Plusieurs meurtres sont commis dans Only the River Flows et leur résolution passe finalement au second plan. Ce qui nous intéresse est le portrait de ce flic somme toute solitaire, que l’on sent au bord de la dépression nerveuse, surtout quand le personnage se retrouve confronter à un monde de plus en plus dingue. On pense alors à un mélange entre l’univers tortueux et labyrinthique de Raymond Chandler et celui plus immersif des romans policiers de l’écrivain japonais Keigo Higashino, maître du genre qui n’a pas son pareil pour peindre les éléments naturels qui ont un impact sur la psyché de ses protagonistes.
Autant dire qu’Only the River Flows, récompensé par le Prix du jury au 4e Festival du film policier de Reims, n’est pas un polar comme les autres, l’histoire et ses protagonistes conservant une grande part de mystère, difficile à retranscrire dans une transposition au cinéma et donc un défi que le réalisateur relève haut la main.
LE DVD
Alors que le Blu-ray est pour l’instant uniquement disponible à la Fnac (l’édition HD sera proposée courant mars dans les autres crèmeries), nous avons pu mettre la main sur le DVD d’Only the River Flows, présenté par Ad Vitam. La jaquette reprend le visuel de l’affiche d’exploitation française. Le menu principal est animé et musical.

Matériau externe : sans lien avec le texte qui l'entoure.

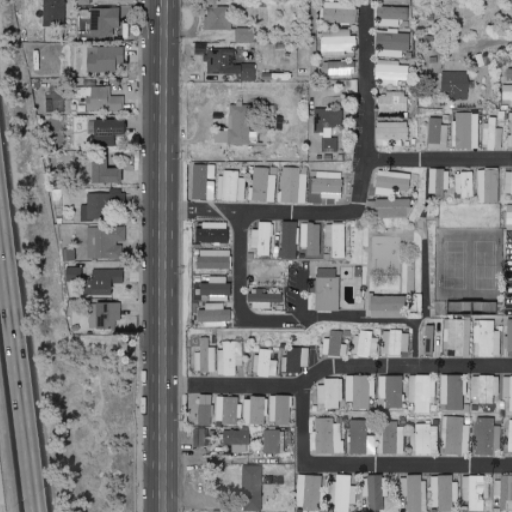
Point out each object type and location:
building: (52, 9)
building: (335, 13)
building: (386, 17)
building: (216, 19)
building: (102, 22)
building: (243, 36)
building: (335, 45)
building: (387, 45)
road: (312, 46)
building: (103, 59)
building: (227, 66)
building: (339, 69)
building: (509, 72)
building: (387, 73)
building: (453, 85)
building: (350, 87)
building: (507, 93)
building: (99, 99)
building: (389, 103)
building: (234, 127)
building: (104, 130)
building: (464, 131)
building: (510, 131)
building: (389, 134)
building: (436, 135)
building: (492, 135)
road: (441, 161)
road: (368, 172)
building: (103, 173)
building: (203, 181)
building: (438, 182)
building: (508, 182)
building: (389, 184)
building: (464, 184)
building: (293, 185)
building: (326, 185)
building: (263, 186)
building: (488, 186)
building: (231, 187)
building: (102, 205)
building: (388, 208)
road: (201, 212)
building: (508, 215)
building: (209, 234)
building: (262, 240)
building: (288, 240)
building: (334, 240)
building: (310, 241)
building: (103, 242)
road: (163, 255)
building: (213, 259)
building: (264, 271)
building: (263, 280)
building: (103, 281)
building: (214, 289)
building: (324, 290)
building: (262, 300)
building: (385, 306)
building: (212, 313)
building: (103, 316)
road: (241, 317)
building: (509, 336)
building: (456, 338)
road: (21, 339)
building: (487, 339)
building: (394, 342)
building: (427, 342)
building: (364, 344)
building: (333, 345)
building: (206, 357)
building: (229, 358)
building: (294, 360)
building: (264, 364)
road: (335, 366)
building: (484, 388)
building: (390, 391)
building: (507, 391)
building: (358, 392)
building: (452, 393)
building: (328, 394)
building: (421, 394)
building: (204, 410)
building: (227, 410)
building: (280, 410)
building: (255, 412)
building: (198, 437)
building: (456, 437)
building: (488, 437)
building: (327, 438)
building: (392, 439)
building: (426, 439)
building: (508, 439)
building: (236, 440)
building: (359, 440)
building: (271, 444)
road: (369, 463)
building: (250, 488)
building: (504, 488)
building: (309, 491)
building: (343, 492)
building: (375, 492)
building: (414, 492)
building: (443, 492)
building: (476, 492)
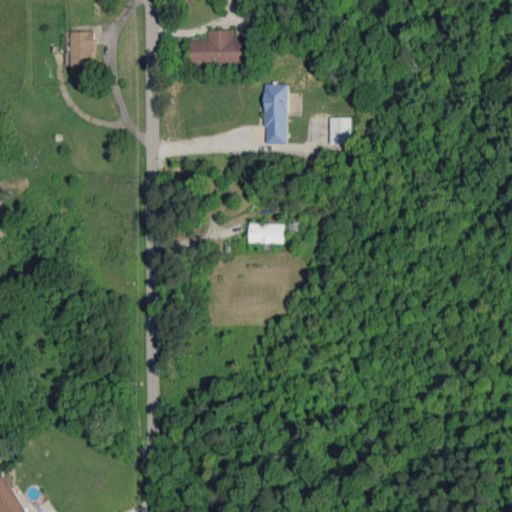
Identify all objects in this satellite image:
building: (83, 48)
building: (222, 49)
road: (111, 74)
building: (277, 113)
building: (342, 130)
road: (200, 140)
building: (267, 232)
road: (149, 256)
building: (8, 496)
road: (138, 505)
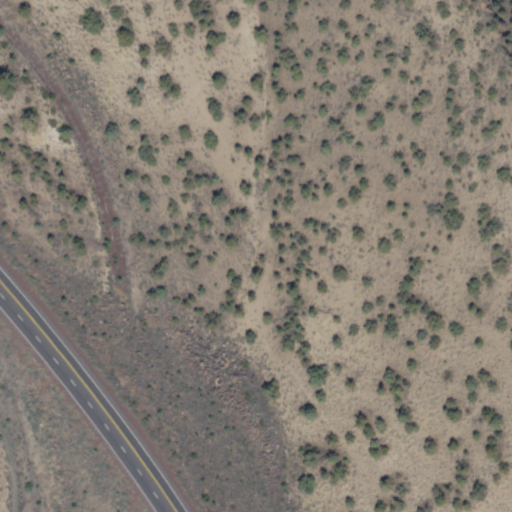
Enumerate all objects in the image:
road: (90, 394)
road: (12, 443)
road: (8, 466)
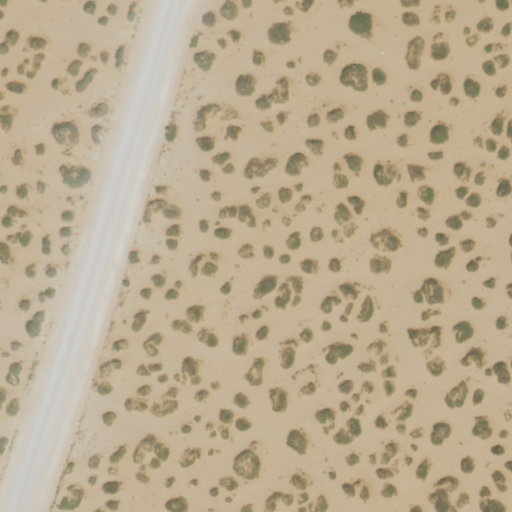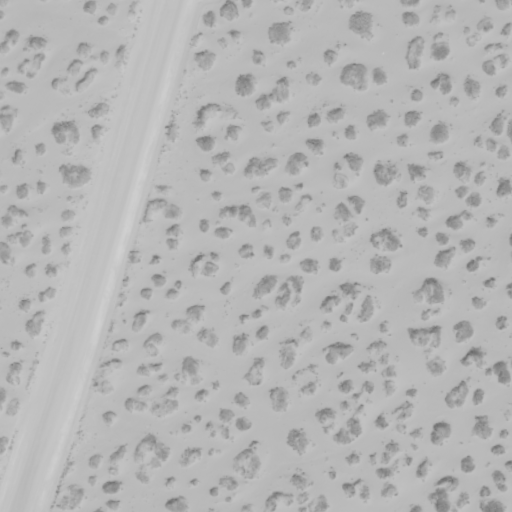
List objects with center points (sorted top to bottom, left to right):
road: (90, 256)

En plus de la bande-annonce et du dossier de presse (dispo en PDF), l’éditeur nous gratifie d’une très courte, mais intéressante interview de Shujun Wei (6’35). Celui-ci s’exprime sur l’adaptation avant-gardiste de la nouvelle de Yu Hua, sur ses intentions et partis-pris, le casting, ainsi que sur la situation du cinéma aujourd’hui.
L’Image et le son
Que voilà un beau master ! La copie est évidemment exempte de défauts. L’image est stable et s’accompagne d’un grain argentique élégant, les contrastes sont soignés, les couleurs sombres, froides, l’ensemble restituant à merveille les partis pris du directeur de la photographie Zhiyuan Chengma. Le film est présenté dans son format original 1.85.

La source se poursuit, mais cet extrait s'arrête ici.